Stored data entries
-*-

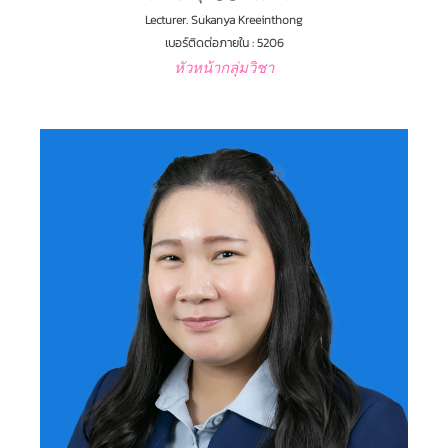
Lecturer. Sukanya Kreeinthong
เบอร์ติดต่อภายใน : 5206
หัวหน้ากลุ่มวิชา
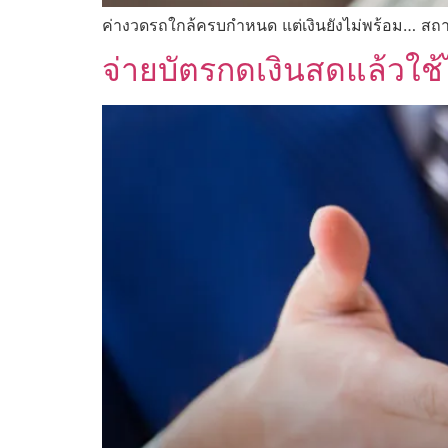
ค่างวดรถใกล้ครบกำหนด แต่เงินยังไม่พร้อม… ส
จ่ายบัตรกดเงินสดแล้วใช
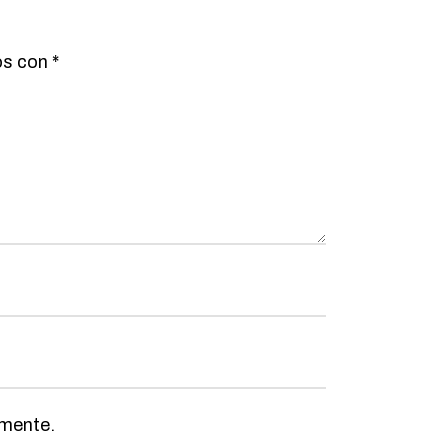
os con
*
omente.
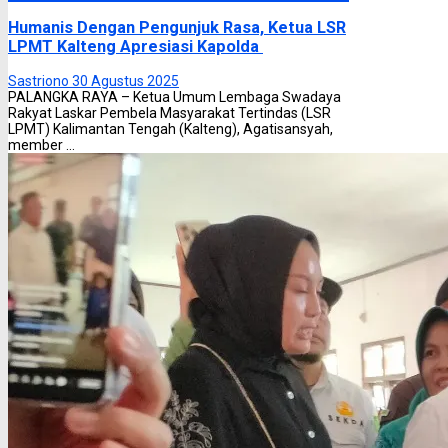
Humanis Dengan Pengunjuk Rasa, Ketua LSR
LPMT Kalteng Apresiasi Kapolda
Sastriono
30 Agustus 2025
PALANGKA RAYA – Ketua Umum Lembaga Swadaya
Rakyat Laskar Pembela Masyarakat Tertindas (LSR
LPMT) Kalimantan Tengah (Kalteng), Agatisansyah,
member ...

-*-

> _WHAT IS REQUIRED_
Where the word "Ketua" shows up in a line of the records above, count that line; then give the count by itself.

> _REPLY_
2